Second chances prospered in the last school election — Idaho Falls was one of six districts where voters approved bonds or levies months after they’d rejected them. But lawmakers have pushed back against “repeat” school elections, introducing legislation that would require districts to wait 11 months before putting bonds on the ballot again.
For now, districts like Bonneville are resorting to back-to-back elections to stave off more dire measures — like eliminating all-day kindergarten programs or implementing a hybrid learning schedule, both of which are on the table if the August bond fails.
Patron feedback: Why the bond failed and what to do next time
Before moving forward, trustees wanted to know why some voters were against the bond — so they asked.
Opponents’ top concerns: the increase to their taxes, a frustration with the state’s perceived underfunding of schools, and concerns that the district “mismanages funds and spends on unnecessary extras.”
For example, Bonneville Superintendent Scott Woolstenhulme said he often hears from patrons that the district’s new Thunder Ridge High School is “a very fancy school and overbuilt … that’s a prevailing theme.” The 250,000 square-foot, $63.5 million school opened in the fall of 2018.
Other reasons for voting “no” ranged from concerns about the new elementary school’s location to a feeling that new residents “should bear the burden of expansion.”

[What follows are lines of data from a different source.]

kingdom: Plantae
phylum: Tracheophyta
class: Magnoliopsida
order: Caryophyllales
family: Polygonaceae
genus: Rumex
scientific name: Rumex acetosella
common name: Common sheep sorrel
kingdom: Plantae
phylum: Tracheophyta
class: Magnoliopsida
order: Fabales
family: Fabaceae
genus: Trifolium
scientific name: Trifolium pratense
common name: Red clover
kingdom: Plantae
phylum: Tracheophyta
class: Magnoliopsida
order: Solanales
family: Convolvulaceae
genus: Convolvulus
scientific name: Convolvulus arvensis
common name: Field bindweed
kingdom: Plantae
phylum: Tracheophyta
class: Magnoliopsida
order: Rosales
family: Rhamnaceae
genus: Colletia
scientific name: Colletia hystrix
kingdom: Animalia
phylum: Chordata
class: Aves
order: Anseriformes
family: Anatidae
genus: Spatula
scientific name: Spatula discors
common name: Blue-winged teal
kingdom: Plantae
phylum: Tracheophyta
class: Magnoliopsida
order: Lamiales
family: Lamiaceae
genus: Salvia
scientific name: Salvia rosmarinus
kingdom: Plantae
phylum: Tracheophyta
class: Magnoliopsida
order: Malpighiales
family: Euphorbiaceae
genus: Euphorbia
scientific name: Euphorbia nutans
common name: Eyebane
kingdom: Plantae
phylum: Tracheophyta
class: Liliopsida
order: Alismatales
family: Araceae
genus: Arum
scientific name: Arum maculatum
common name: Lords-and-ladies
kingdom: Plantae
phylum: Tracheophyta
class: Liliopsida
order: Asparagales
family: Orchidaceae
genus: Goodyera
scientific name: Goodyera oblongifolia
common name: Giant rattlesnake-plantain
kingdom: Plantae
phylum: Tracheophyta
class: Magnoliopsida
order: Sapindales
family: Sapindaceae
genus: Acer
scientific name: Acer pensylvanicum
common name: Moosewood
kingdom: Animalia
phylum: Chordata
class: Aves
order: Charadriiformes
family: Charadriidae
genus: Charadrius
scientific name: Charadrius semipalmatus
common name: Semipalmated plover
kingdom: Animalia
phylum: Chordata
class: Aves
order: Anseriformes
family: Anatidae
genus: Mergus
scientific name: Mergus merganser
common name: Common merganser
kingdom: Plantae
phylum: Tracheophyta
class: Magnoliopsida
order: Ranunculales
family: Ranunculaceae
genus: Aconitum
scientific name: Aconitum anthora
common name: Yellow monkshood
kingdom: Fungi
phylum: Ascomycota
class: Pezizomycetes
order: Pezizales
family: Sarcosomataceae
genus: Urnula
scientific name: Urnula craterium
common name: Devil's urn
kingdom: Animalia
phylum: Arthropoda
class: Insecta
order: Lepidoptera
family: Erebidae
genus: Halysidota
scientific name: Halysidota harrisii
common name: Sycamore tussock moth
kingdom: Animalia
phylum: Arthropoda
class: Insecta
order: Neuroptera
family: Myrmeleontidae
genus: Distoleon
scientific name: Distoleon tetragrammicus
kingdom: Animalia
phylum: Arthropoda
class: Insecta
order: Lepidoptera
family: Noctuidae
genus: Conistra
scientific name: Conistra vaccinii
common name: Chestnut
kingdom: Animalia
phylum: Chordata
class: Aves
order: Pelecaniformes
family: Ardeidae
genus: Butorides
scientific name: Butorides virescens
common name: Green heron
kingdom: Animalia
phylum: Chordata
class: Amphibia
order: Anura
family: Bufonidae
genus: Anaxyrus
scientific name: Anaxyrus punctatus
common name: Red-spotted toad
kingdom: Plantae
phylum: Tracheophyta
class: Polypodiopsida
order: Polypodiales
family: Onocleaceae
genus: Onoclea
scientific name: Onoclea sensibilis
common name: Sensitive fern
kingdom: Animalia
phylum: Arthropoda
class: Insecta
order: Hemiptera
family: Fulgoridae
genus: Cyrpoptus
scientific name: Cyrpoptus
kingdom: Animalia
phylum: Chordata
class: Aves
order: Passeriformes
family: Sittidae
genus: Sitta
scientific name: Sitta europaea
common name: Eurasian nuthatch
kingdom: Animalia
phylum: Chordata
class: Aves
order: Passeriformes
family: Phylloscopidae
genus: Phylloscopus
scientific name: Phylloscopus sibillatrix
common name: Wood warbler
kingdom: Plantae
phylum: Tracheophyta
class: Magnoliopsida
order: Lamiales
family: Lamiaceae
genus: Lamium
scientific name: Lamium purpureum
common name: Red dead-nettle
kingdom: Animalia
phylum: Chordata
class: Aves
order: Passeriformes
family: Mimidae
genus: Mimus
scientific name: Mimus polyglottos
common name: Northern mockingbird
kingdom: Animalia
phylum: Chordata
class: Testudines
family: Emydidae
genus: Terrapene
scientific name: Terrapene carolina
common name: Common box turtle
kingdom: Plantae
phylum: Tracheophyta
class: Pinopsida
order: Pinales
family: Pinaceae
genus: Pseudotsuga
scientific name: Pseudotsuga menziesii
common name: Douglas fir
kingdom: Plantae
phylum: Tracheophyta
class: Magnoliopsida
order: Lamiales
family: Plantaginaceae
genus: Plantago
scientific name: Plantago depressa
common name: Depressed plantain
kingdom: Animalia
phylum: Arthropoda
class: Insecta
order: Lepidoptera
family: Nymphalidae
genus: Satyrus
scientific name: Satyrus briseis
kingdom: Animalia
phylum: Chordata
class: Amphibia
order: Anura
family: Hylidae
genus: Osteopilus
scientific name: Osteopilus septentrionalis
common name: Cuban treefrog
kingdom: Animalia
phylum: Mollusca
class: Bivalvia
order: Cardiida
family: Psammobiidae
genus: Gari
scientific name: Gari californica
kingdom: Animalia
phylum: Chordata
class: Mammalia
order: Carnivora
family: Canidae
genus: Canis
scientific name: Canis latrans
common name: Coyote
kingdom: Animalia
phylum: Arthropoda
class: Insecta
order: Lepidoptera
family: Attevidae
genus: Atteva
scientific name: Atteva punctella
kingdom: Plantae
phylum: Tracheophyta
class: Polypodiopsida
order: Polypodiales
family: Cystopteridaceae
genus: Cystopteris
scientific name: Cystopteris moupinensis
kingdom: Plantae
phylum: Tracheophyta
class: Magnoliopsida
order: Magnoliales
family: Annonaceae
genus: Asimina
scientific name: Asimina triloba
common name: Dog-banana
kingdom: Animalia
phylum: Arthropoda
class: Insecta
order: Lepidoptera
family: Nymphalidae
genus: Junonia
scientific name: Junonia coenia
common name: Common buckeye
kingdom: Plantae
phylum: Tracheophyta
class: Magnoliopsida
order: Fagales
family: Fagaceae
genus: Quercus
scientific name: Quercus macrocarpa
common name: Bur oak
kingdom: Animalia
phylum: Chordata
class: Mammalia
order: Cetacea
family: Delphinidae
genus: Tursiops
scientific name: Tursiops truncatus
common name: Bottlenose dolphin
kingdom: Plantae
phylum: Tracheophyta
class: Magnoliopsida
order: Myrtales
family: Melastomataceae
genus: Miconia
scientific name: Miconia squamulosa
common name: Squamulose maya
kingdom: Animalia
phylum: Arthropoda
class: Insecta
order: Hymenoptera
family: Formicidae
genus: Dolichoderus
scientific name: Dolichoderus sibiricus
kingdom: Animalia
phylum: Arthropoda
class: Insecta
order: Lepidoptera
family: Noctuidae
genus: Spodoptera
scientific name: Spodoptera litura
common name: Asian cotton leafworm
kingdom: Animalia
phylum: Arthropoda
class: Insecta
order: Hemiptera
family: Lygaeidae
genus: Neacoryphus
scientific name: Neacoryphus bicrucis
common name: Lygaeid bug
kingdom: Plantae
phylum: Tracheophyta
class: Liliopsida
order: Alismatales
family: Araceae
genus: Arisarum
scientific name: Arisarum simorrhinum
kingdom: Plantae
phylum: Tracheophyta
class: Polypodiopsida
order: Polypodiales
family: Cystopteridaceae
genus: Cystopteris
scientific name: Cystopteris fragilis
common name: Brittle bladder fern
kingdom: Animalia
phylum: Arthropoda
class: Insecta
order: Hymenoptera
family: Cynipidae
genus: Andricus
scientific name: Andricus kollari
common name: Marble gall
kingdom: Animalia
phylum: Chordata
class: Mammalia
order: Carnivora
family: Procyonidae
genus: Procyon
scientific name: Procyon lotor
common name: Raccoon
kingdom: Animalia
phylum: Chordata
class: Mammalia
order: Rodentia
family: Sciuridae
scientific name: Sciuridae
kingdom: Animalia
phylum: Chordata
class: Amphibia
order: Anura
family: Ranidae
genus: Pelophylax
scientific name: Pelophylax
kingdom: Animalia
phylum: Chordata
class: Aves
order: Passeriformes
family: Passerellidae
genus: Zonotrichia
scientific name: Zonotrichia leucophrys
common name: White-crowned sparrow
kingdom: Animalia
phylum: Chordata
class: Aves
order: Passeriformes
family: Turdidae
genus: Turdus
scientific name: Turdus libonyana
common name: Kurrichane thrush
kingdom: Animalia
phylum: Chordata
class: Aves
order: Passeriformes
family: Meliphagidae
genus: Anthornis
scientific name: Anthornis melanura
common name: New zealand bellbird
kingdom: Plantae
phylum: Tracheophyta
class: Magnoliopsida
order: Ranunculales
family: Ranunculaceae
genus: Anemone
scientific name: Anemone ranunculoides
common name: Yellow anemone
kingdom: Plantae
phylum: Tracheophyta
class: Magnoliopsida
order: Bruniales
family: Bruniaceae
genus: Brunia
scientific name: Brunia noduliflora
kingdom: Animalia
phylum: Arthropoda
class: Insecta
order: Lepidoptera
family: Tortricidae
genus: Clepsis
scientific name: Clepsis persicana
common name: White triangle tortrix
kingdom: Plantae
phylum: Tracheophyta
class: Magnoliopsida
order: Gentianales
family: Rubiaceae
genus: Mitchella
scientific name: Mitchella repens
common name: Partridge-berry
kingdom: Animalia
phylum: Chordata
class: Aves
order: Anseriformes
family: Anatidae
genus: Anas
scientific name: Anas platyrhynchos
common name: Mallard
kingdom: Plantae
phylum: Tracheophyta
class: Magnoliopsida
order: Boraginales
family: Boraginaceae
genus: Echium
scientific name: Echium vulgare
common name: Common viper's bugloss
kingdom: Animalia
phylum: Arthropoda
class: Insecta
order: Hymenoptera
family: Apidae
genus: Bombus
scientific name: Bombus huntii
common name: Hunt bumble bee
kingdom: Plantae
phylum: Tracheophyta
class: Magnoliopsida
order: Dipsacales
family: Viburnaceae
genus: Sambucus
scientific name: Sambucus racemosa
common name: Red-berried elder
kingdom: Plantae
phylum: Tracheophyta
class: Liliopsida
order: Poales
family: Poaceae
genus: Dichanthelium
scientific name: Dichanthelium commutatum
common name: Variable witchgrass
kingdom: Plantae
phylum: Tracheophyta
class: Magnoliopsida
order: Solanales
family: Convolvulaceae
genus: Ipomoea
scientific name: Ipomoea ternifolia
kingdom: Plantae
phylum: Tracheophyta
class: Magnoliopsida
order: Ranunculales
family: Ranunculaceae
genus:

Patrons were supportive of another bond run
But when asked how to move forward, patrons’ most common response was to run another bond.
“But as we do that, we need to have efforts to increase awareness, educate the public and encourage voter participation,” Woolstenhulme told trustees.
After the May election, which saw only a 10% voter turnout, trustees were disheartened. Only about 3,000 people showed up to vote — out of 27,000 who were eligible to cast a ballot. They wondered if voters were unaware of the elections and where they were getting their information — so they asked.
Most (47%) said they were “somewhat informed,” while 29% said they were “very well informed” and 24% said they were not at all informed. And most (24%) got their information from newsletters sent by the district. Other top information sources were district texts, chats with friends and neighbors, and district social media channels.
District plans to increase communication efforts
Equipped with that information, the district plans to increase its advertising and communication efforts.
But, as one trustee pointed out, the election is on Aug. 29 and school starts the day before.
But Woolstenhulme said early football games and back to school events will give the district ample opportunity to spread the word. Plus, a fall school election might be ideal timing.
“People will be paying attention … that second day of school, school is going to be on people’s mind, where in May I think we’re all really, really busy,” he said.
What’s at stake: all-day kindergarten and an everyday, in-person schedule
Woolstenhulme said overcrowding at the district’s elementary schools make the new school a necessity. If the bond is not approved in August, the district may have to reduce or eliminate all-day kindergarten programs, suspend open enrollment at overcrowded schools, or bus new students to schools farther away form their neighborhoods. In fact, those measures are already in place at Iona Elementary, and would have to extend to other schools if the bond fails.
The district may also have to implement a hybrid learning schedule, so students essentially take turns getting in-person instruction in a school building.
“I hate these kinds of plans, but … we have to think realistically about what happens if we can’t get over that two-thirds threshold,” Woolstenhulme said.